The Monocled Mutineer by John Fairley
Author:John Fairley [John Fairley and William Allison]
Language: eng
Format: epub
ISBN: 9780285643116
Publisher: Souvenir Press
Published: 2015-09-17T04:00:00+00:00
By now a despairing note is entering Thomson’s record of events:
About 4.00 p.m. men again broke through the picquets on the bridge, went through Étaples, broke through the picquet on the River Canche bridge, and went towards Paris Plage. None of the picquets made any determined effort to prevent these men.
And the Cavalry were still not on their way. Thomson made some half-hearted attempts to appease the mutineers.
‘We were told that all parades had been suspended,’ recalls Private Joe Perks. ‘We were even more amazed when we were told that we could draw more than our shilling a day. We were told we could draw as many francs as we liked – within reason.’
Wednesday, 12 September, was to be crisis day for Thomson, Toplis and the British Army. Three days of determined rebellion had made it impossible to dismiss the uprising as a mere explosion of anger, or the effects of drink, or the New Zealanders giving vent to frustration – all explanations which Thomson had come up with. It was impossible for Haig to countenance an impasse across his main route for reinforcements to the front. The battle for Passchendaele was due to start in eight days. There had to be a showdown.

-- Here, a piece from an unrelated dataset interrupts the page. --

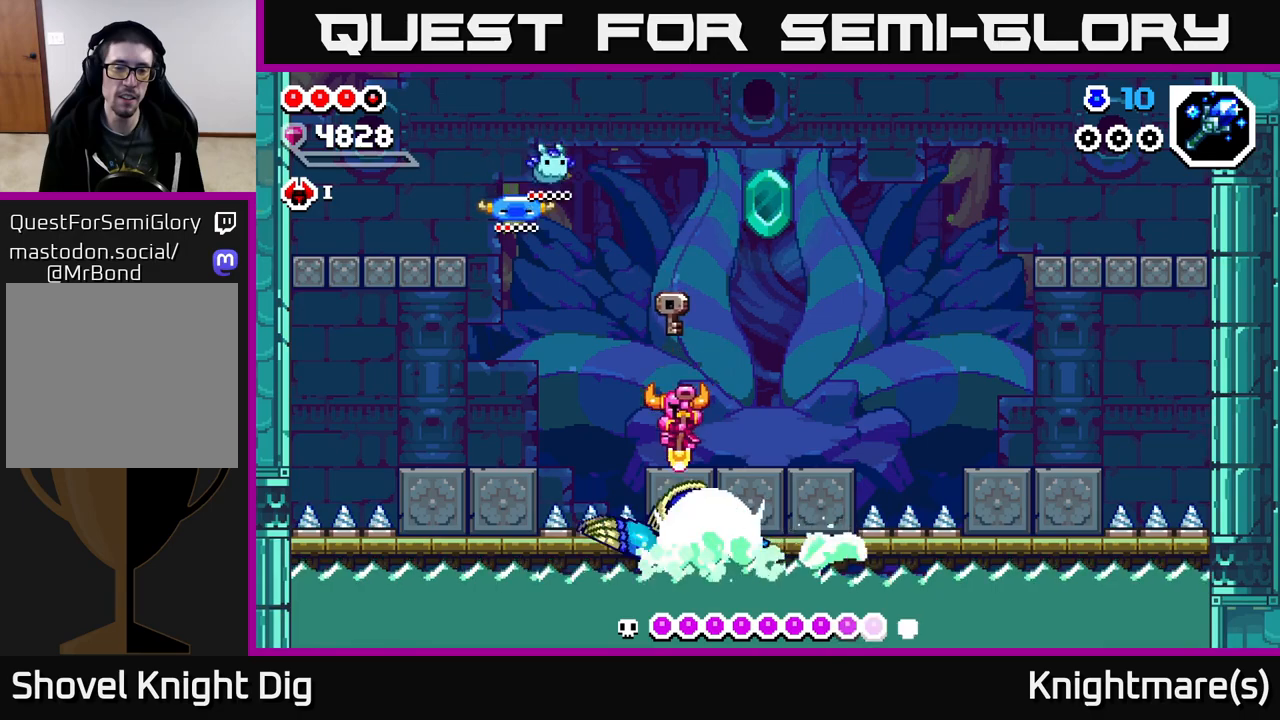
{"buttons": ["A"], "left_stick": "down-left", "right_stick": "center", "events": [[100, "A", "down"], [383, "left_stick", "down-left"]]}
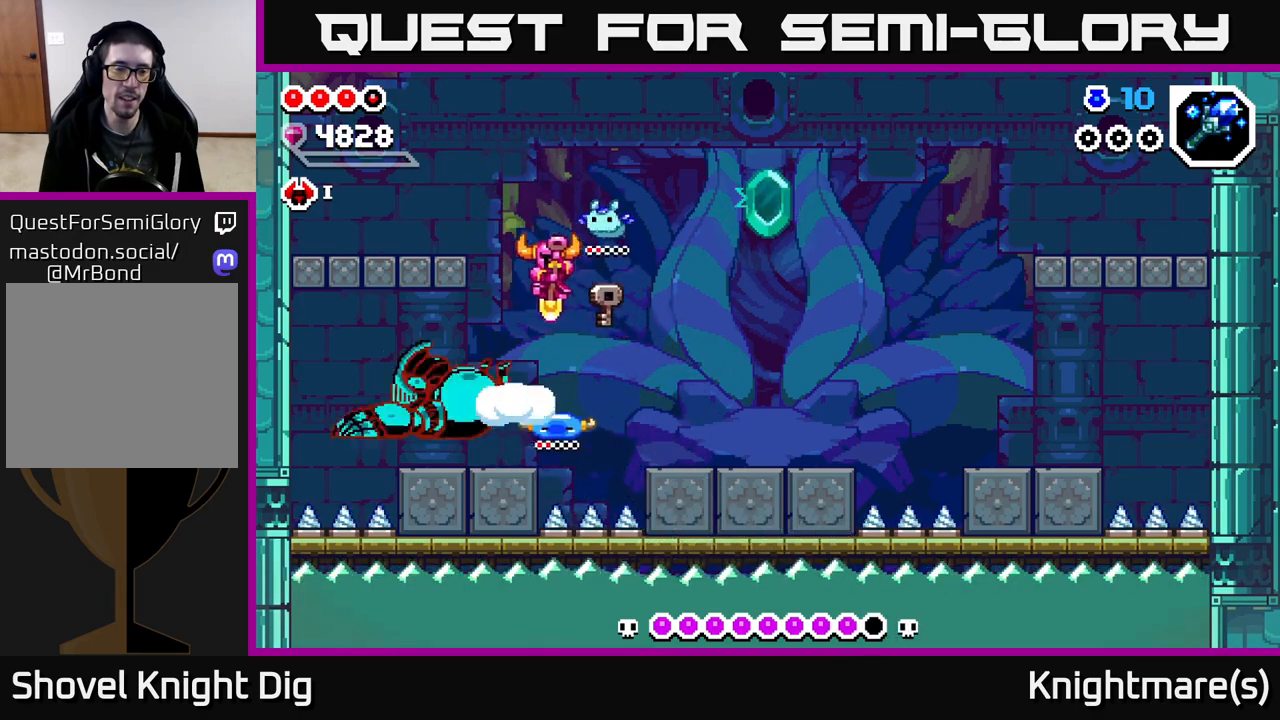
{"buttons": ["A"], "left_stick": "right", "right_stick": "center", "events": [[233, "A", "up"], [267, "left_stick", "center"], [400, "A", "down"], [400, "left_stick", "right"]]}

Inside the camp all authority had by now been abdicated. Confused attempts had been made to ship the unaffected troops out to the front by train, but now, as Joe Perks and David Paton remember, the Scots just loafed about. There were no signs of officers or senior NCOs, no attempts to impose any duties – simply extra pay and extra food.
Commandant Thomson had an uncomfortable morning. The French Chef de Gendarmerie for the whole northern district arrived. There was a noisy Gallic scene ending only when Thomson assured him that the British police chief, Captain Strachan, had been fired and that loyal troops were on the way. The gendarme chief and his military colleague, Colonel Vallée, departed with assurances that the riotous assaults on French civilians would stop.
Thomson was in turn assured by the local French authority that no public record of the affair would be retained. But, if the French did keep faith with Thomson by issuing an edict to this effect, then it was an order ignored by the museum keeper at Étaples because in the archives there is a one-sentence entry. It reads: ‘A serious mutiny began in the English Camp.’
The present museum keeper, Fernand Holuigue, was 13 at the time. He says: ‘I well remember mobs of rioting soldiers in the streets. One of them had impaled a cat on a long lance and he was waving it in the air.’
Meanwhile Toplis and the rebel Scots leaders were not having it all their own way. Toplis’s demands of the Monday afternoon had still not been conceded. Sooner rather than later the authorities would bring in the machine-guns. Even if they gave way, there was no possible warranty against the sanctions of the firing squad.
The first fury of the mutiny had lapsed. There were anxious, unending meetings all over the camp – even talk of Soviets.